Caulton Lab
nick-labrum

Nick Labrum

Graduate Student

nlabrum@indiana.edu

Biography

My hometown is Richmond, Utah in beautiful Cache Valley. I received a B.S. degree in chemistry from Utah State University (2014). While at Utah State, I studied under Dr. John Hubbard (organometallics) and Dr. Yujie Sun (water oxidation catalysts). My interests and hobbies, outside of chemistry, include: backcountry skiing in Utah powder, traditional climbing, golfing and reading. I chose Indiana University because of the outstanding friendliness of the department, the moderate size of research groups, the opportunity to collaborate, and CO2 activation research in the Caulton Group.


Research Projects

A central pillar to my research goals and philosophy is the elucidation of fundamental principles and its meaningful application to 21st century national and global problems. We face a twofold problem: satisfying rising energy demands without increasing anthropogenic climate change and conserving carbon-based resources. To address conservation of carbon-based resources, we choose the challenge of CO2 reduction to value-added, multi-carbon products.

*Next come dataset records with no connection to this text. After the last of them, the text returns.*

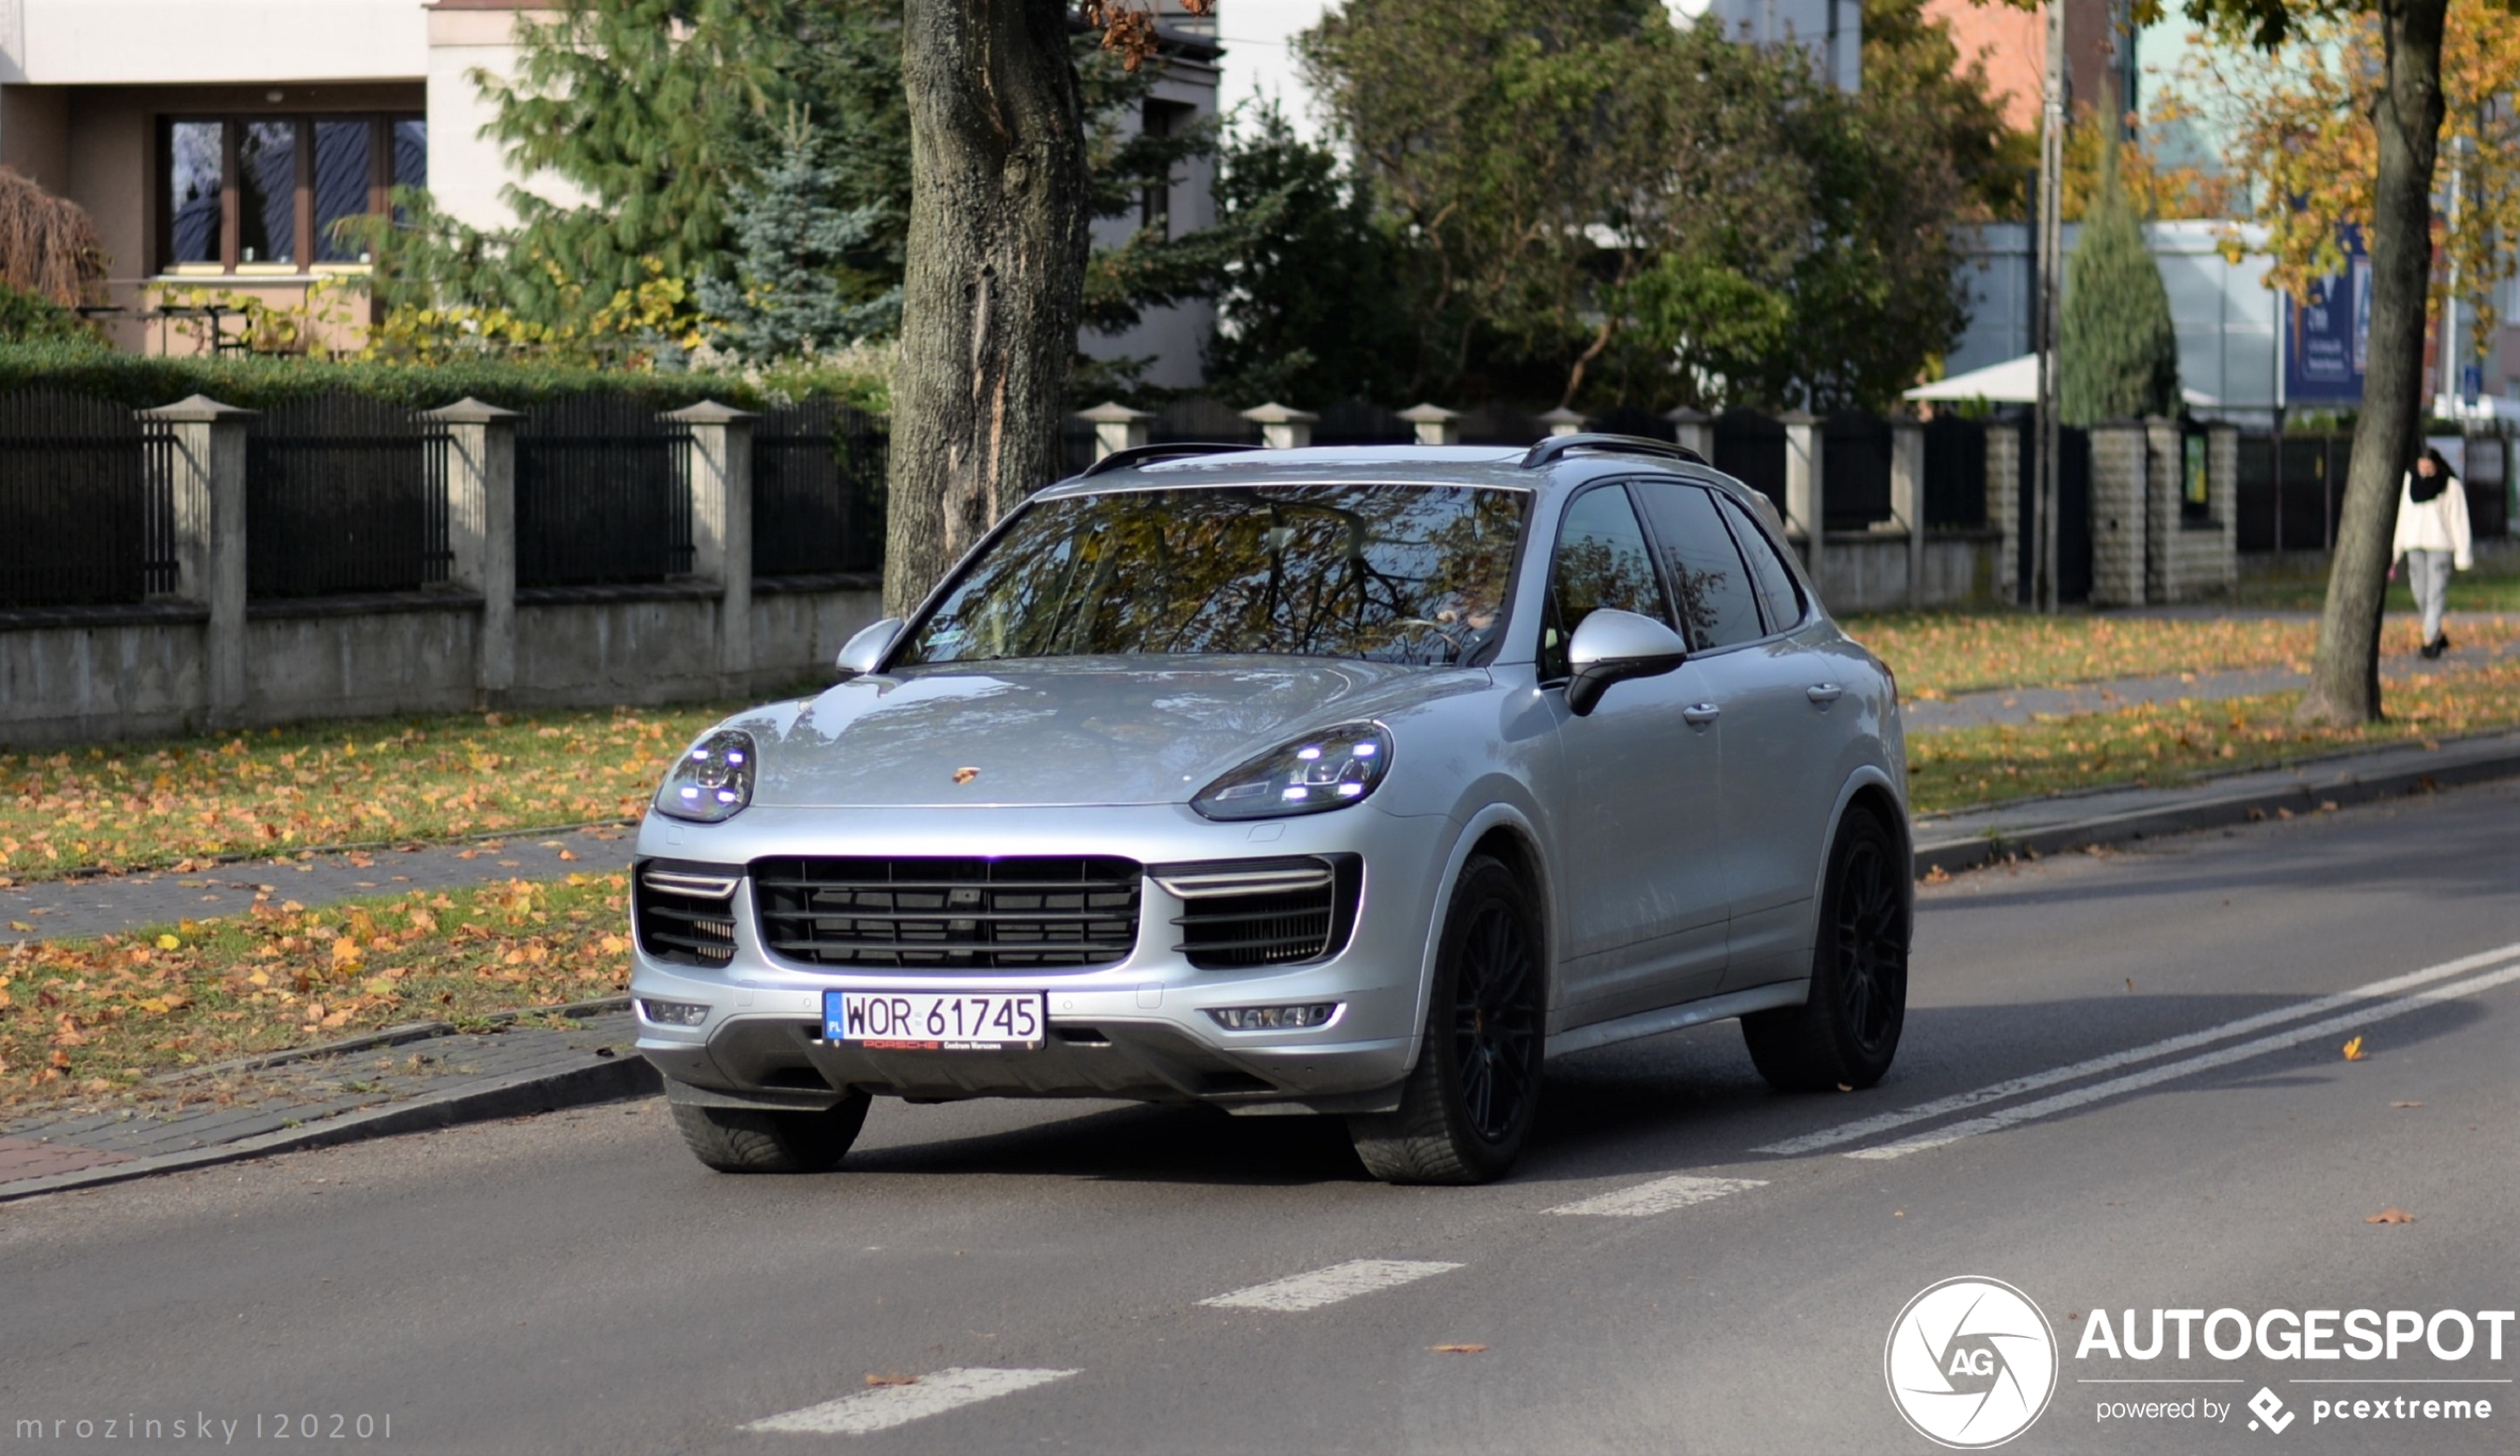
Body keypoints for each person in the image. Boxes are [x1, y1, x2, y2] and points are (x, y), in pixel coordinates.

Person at [2390, 447, 2473, 660]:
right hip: (2414, 544)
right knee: (2420, 592)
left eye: (2428, 466)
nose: (2425, 470)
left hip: (2440, 546)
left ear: (2437, 465)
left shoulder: (2450, 486)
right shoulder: (2410, 484)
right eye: (2421, 466)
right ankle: (2436, 632)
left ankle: (2428, 642)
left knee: (2435, 593)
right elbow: (2403, 516)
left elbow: (2459, 520)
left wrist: (2463, 554)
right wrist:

Frontier research in this field proposes, as an attractive alternative to precious metals, redox-active ligands to assist first-row transition metals in participating in 2e reactions by acting as an electron storage site. My current work is centered on [CrL]2 which features two divalent chromium atoms supported by a potentially redox-active pincer ligand, bis-(pyrazolate)pyridine, L2. My goal is to exploit the reducing power (both native and when chemically reduced with KC8) and the ligand electrophile-responsiveness (proton and alkali metal) in substrate transformations. Indeed, [CrL]2 when treated with KC8 in a 1:2.3 mole ratio promptly reacts with excess CO2 to yield K10L8Cr8(CO3)4Cl2 + 4 CO which is an aggregate of the [K2Cr2L2(μ-CO3)] building block.

Figure 1. ORTEP drawing of K10L8Cr8(CO3)4Cl2 viewed nearly down the idealized C2 axis (K2-K5 line). All red atoms are CO derived oxygen.

Recently, I have extended the built-in reducing power and Brønsted basicity of [CrL]2 to bond scission or bond reduction of N=N double bonds in the substrate. I seek to develop the general principles that govern when [CrL]2 directs two-electrons to one substrate or one-electron to two substrate ligands coupled with the influence of alkali metal on the overall transformation. The reduced substrate will then bind to the newly generated Cr(III) in order to satisfy coordination number demands; this may allow for the capture of “intermediate” products, i.e., before protonation occurs, in either a chromium monomer or dimer. Ultimately, this study can potentially contribute understanding to N-O bond scission in hydroxylamine along the nitrogen cycle as nitrogen oxyanions are converted back to ammonia or dinitrogen.